A Avenida da Liberdade não cabe no Rossio

A manifestação “Geração à Rasca” reuniu, segundo organizadores e propagandistas, 200 ou 300 mil participantes; até mais, sabe-se lá. Mas vamos admitir, para efeitos especulativos, que teve só 100 mil, coitadinha, esse número redondo que se transformou no mínimo dos mínimos para manifestações na Avenida contra o Governo. Agora levemos 10% dessa maralha para o Rossio, sob o patrocínio de outra marca: “Democracia Verdadeira Já”. Não chega para encher a praça se ficarem de pé, mas eles trazem tendas e sacos-cama. Vão ficar por ali durante uns dias a deliberar. Com surpresa, descobrem que não cabem lá todos. 10 mil galfarros a dormir e habitarem no mesmo espaço nem na Praça do Comércio e adjacências se conseguiriam aconchegar. Resolvem ficar uns poucos e voltarem os restantes no dia seguinte de manhã para darem início à democracia verdadeira logo pela fresca, quiçá também sonhando com uma política de verdade ao chegarem ao fim da tarde. Questões logísticas: mesmo que só estejam presentes 10% dos 10 000 previstos, e todos tiverem algo para dizer numa média de três minutos para cada intervenção, quantas horas demorará até conseguirem decidir uma simples ordem de trabalhos diária para a revolução?

O grupo de tontos que invadiu o Rossio – sem a minha autorização ou consulta – tem estado entretido a revelar aos lisboetas em que consiste o seu peculiar tipo de loucura. E consiste nisto: acham que a democracia corresponde à gestão da comunidade por todos, sem instituições mediadoras e sem representantes. Eis o que escrevem no seu manifesto e tentaram realizar:

Pretendemos assumir o controlo das nossas vidas e intervir efectivamente em todos os processos da vida política, social e económica. Estamos a fazê-lo, hoje, nas assembleias populares reunidas. Apelamos a todas as pessoas que se juntem, nas ruas, nas praças, em cada esquina, sob a sombra de cada estátua, para que, unidas e unidos, possamos mudar de vez as regras viciadas deste jogo.

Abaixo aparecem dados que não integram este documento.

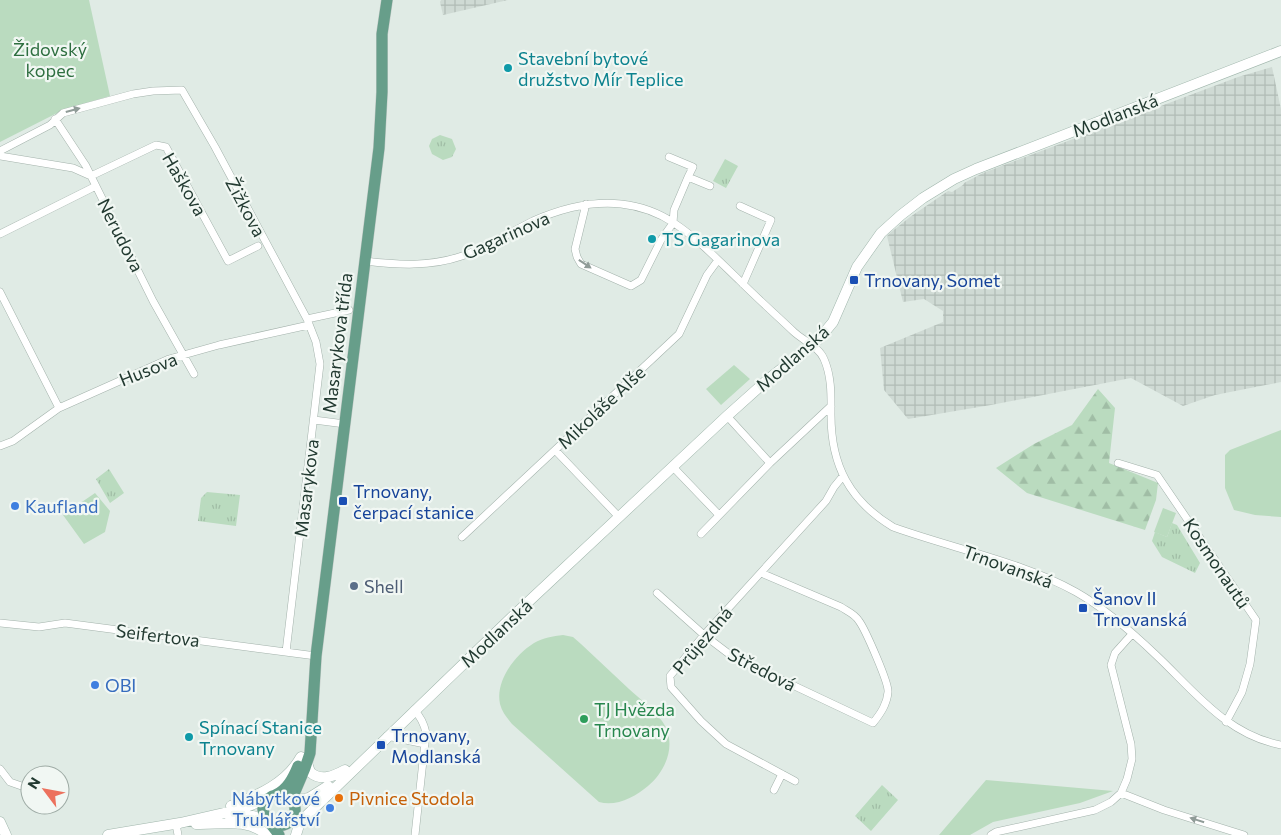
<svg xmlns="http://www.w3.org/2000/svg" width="1281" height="835" viewBox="0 0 1281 835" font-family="Commissioner,sans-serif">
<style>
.industrial{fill:url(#industrial-grid)}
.green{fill:#badbbf}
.forest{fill:url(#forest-firs)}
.park{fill:url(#park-tufts)}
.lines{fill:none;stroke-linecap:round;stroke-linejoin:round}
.street-casing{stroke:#a3b2ab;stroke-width:8}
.secondary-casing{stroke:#a0b6ac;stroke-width:11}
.primary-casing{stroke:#c1c8c5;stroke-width:12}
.street{stroke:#fff;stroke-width:7}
.secondary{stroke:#fff;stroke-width:10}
.primary{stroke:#679e8a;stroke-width:11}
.oneway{fill:#909c98}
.culture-dot{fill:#0f9aa8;stroke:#f1f7f3;stroke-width:2}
.transit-dot{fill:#1a4fb4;stroke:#f1f7f3;stroke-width:2}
.shop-dot{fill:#3f7fe0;stroke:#f1f7f3;stroke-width:2}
.service-dot{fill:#5c6f8a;stroke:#f1f7f3;stroke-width:2}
.leisure-dot{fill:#2e9e5b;stroke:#f1f7f3;stroke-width:2}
.food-dot{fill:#e8710a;stroke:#f1f7f3;stroke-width:2}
.labels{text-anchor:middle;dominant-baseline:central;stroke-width:4.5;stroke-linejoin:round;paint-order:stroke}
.park-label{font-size:18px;fill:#2e6f40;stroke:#f1f7f3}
.culture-label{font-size:18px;fill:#0d838f;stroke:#f1f7f3;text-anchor:start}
.street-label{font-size:18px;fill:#223a31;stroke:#f1f7f3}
.transit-label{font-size:18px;fill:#164399;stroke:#f1f7f3;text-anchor:start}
.shop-label{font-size:18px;fill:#366cbe;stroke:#f1f7f3;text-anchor:start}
.service-label{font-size:18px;fill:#4e5e75;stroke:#f1f7f3;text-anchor:start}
.leisure-label{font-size:18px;fill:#27864d;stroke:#f1f7f3;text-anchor:start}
.food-label{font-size:18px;fill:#c56008;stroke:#f1f7f3;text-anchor:start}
</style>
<defs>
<pattern id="industrial-grid" width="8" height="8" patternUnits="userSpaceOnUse" patternTransform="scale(1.25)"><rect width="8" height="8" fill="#cfdad4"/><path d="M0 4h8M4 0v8" fill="none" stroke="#b1bcb6"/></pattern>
<pattern id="forest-firs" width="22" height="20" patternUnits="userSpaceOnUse" patternTransform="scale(1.25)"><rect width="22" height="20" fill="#badbbf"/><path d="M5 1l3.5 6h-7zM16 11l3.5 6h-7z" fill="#a0bda5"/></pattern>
<pattern id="park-tufts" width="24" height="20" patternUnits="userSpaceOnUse" patternTransform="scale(1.25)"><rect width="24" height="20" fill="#badbbf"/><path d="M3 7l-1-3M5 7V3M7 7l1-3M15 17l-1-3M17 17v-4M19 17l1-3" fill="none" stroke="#a0bda5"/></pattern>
</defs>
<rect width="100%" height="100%" fill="#e0ebe5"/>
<path class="industrial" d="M441,0H508L443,15L440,2Z
M1272,67L1281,109V382L1215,395L1183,406L1131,378L991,405L908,419L884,390L880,348L943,322V311L924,299L903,302L887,236L890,233L910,217L948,191L952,192L963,185L964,183L983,173L1238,77Z"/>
<path class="green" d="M0,0H89L110,96L65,109L0,142Z
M734,365L750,379L721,405L706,389Z
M1281,430V517L1255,515L1234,510L1225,488V455L1230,450Z
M95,493L110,511L105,532L84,544L63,515Z
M1163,508L1176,513L1167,537L1154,532Z
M563,635L573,637L581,644C597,659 613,674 629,689C640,699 653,709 662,721C678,743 666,771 648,786C635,797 616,807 599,802L512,724C507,718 502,712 500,704C495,681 515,655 534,643C543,638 553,636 563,635Z
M986,780L1113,791L1080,803L993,822L970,835H939Z"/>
<path class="forest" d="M1098,389L1115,408L1109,463L1158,483L1156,500L1145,530L1027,493L996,468L1034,444L1072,425Z"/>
<path class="park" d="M440,135L452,139L456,149L452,157L443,160L432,154L429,146L432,139Z
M725,159L738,166L726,188L713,181Z
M109,469L124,493L110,503L96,479Z
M207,492L240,495L236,526L198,521L201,498Z
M1172,523L1177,525L1200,563L1195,573L1162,557L1152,541L1155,532L1167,537Z
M882,785L898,800L871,831L855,816Z"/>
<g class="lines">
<g class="street-casing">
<path id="street" d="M55,119L86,166L153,301L194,374
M0,151L50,125L63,113L133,94L153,91L182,90L215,147L307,319L316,342L320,364L286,652
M0,156L73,168L91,176L156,145L166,147L228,261L258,246
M669,157L693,167L688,177
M586,204L575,249L577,257L581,264L631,286L641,280L661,240L673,223L674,210L688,177L710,186
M740,206L771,220L743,284
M0,234L96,186
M365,261C398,265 430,267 462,256C487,247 509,233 533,221C560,209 592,201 621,204C639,206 659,213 674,223C698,239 718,260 739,280C757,298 776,315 794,332C804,341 819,347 824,359C832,377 831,397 831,415C831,466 850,501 893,527C954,549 1020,561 1076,592C1106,609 1132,632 1157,656C1194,691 1227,735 1281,745
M0,292L59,408
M307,319L349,310
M727,416L770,463
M314,420L345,424
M0,446L13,441L59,408L169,359L219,345L309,325
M555,450L619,517
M1118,463L1157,475L1256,620L1250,664L1242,692L1226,722
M673,467L719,515
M701,534L770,463L831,406
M462,537L679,334L707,275L718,260
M657,593L704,635L733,657L873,723C881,713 887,704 888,692C889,683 865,629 859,621C855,614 847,611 841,607L761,573
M0,623L39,627L65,623L316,656
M414,710C421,717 424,723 426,733L415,835
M387,736L425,744
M0,769L10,782L30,789
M795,781L726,744L701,721L671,687L670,676L704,635L826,501L834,487L843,476
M774,790L782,774
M1121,793L1164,810L1244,835
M176,824L178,835
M991,835L996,832L1095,810L1111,802L1121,793L1127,779L1132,759L1131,744L1111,665L1115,653L1132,634"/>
</g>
<g class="secondary-casing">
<path id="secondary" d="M307,763L310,772C321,782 334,776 345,770
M292,801L309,798L328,786
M231,806C258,795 286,784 301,757
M230,817L253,816L268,822
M0,822L6,835
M196,824C220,825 246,817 267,835
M108,835L180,823L241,809L269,798
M296,835L299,825L306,816L511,618L727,416L765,382L819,339L833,322L857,267L881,233L901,215L923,198L954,179L976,169L1281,51"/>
</g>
<g class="primary-casing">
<path id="primary" d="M275,795C287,790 293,778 298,766
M291,801L305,768L310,753L316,656L379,148L382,92V34L387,0
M270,823C290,834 305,807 287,797C283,794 277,794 272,796C251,807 272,824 279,835"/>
</g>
<use href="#street" class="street"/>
<use href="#secondary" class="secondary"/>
<use href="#primary" class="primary"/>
</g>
<defs><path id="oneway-solid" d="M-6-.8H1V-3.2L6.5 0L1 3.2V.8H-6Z" transform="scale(1.25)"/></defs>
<g class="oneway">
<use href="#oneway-solid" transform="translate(73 110) rotate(-15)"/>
<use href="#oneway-solid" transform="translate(585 264) rotate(34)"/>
<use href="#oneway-solid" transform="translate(1197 820) rotate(-162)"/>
</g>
<g class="culture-dot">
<circle cx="508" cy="68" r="5"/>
<circle cx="652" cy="239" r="5"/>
<circle cx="189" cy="737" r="5"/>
</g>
<g class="transit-dot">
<rect x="849" y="275" width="10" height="10" rx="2.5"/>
<rect x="338" y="496" width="10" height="10" rx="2.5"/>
<rect x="1078" y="603" width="10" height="10" rx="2.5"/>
<rect x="376" y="740" width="10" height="10" rx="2.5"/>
</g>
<g class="shop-dot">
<circle cx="15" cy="506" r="5"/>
<circle cx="95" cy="685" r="5"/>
<circle cx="330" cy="808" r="5"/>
</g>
<circle class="service-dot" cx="354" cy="586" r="5"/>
<circle class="leisure-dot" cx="584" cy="719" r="5"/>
<circle class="food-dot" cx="339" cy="798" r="5"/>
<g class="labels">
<g class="park-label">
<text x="50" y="49">Židovský<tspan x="50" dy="21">kopec</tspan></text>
</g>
<g class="culture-label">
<text x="518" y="58">Stavební bytové<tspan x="518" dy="21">družstvo Mír Teplice</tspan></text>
<text x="662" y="239">TS Gagarinova</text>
<text x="199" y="727">Spínací Stanice<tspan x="199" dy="21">Trnovany</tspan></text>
</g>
<g class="street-label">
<text transform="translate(1115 115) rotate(-21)">Modlanská</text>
<text transform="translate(185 184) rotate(60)">Haškova</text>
<text transform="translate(246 207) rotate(62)">Žižkova</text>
<text transform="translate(121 235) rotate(63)">Nerudova</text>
<text transform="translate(506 235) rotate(-24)">Gagarinova</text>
<text transform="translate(337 343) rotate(-83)">Masarykova třída</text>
<text transform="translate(792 358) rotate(-41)">Modlanská</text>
<text transform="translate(148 369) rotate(-22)">Husova</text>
<text transform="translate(601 407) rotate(-43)">Mikoláše Alše</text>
<text transform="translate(306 488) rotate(-83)">Masarykova</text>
<text transform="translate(1217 563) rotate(56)">Kosmonautů</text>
<text transform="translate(1008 566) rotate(20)">Trnovanská</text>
<text transform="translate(496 633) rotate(-43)">Modlanská</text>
<text transform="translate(158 635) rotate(7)">Seifertova</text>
<text transform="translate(702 640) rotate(-50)">Průjezdná</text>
<text transform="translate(762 669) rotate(27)">Středová</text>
</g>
<g class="transit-label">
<text x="864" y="280">Trnovany, Somet</text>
<text x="353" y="491">Trnovany,<tspan x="353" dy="21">čerpací stanice</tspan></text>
<text x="1093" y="598">Šanov II<tspan x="1093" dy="21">Trnovanská</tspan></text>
<text x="391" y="735">Trnovany,<tspan x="391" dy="21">Modlanská</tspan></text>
</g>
<g class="shop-label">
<text x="25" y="506">Kaufland</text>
<text x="105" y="685">OBI</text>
<text x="320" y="798" text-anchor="end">Nábytkové<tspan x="320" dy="21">Truhlářství</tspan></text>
</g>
<g class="service-label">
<text x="364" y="586">Shell</text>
</g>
<g class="leisure-label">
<text x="594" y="709">TJ Hvězda<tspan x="594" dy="21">Trnovany</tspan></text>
</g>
<g class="food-label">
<text x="349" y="798">Pivnice Stodola</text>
</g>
</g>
<g transform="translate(45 790) rotate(302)"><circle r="24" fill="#f1f7f3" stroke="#9eaba5"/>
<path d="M0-4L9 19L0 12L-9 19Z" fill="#ec715d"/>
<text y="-8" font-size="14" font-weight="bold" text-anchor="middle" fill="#223a31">N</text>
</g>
</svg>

Isto é só o início. As ruas são nossas.

Eles não explicam como é que dos múltiplos encontros nas esquinas e nas sombras das estátuas se passa para a mudança das regras seja lá de que jogo for, mas deixam muito clara a apetência para intervir efectivamente em todos os processos da vida política, social e económica. Deixemos de lado a vaga suspeita de que intervir em todos os processos da vida política já fosse suficiente para os deixar estafados só de pensar no tempo que lhes ocuparia a tarefa até aos fim dos seus dias, quanto mais também estender a ambição à vida social e económica, coisa que nem os deuses do Olimpo, apesar de completamente chanfrados dos cornos, tentaram. Fiquemos apenas com a expressão: intervir efectivamente.

Se por intervir efectivamente se entende a privatização das ruas, que eles reclamam serem suas, haja alguém que explique a estes tiranetes de merda que a democracia começou na Grécia precisamente quando se abriram vias públicas que permitiram o livre trânsito entre Atenas e os aglomerados populacionais dispersos pela Ática. Por essas estradas passariam os representantes de todo o povo a caminho da assembleia em Atenas. Se estes gregos que criaram a democracia viessem a Lisboa ver o que pretendem fazer em seu nome, fugiriam enojados do Rossio a correr pela Avenida da Liberdade acima.

9 thoughts on “A Avenida da Liberdade não cabe no Rossio”

  1. Aumentou o número de canídeos a mijar nas árvores do Rossio. Nada que uma boa chuvada não possa remediar.

  2. podias lá ter ficado a escrever baladas contestatárias, aproveitavas e tomavas o banho anual quando a bófia aparecer com o canhão d’água

  3. ó Valupi estás nos cinquenta, ressabiados, não é?
    ai, a juventude já foi à tanto tempo!
    vai à merda, tu que tanto gostas de insultar tudo e todos que não sejam iguaisinhos a ti.

  4. Caríssimo Valupi
    Cada post teu é um ensaio sobre a lucidez e um gole de água fresca! Agradeço-te ainda o saboroso vernáculo de hoje. À hora a que escrevo, confirmada a ida ao pote do esfomeado saco de gatos, tal vernáculo é trincheira de sanidade face à insanidade que se adivinha nos tempos que estão para vir!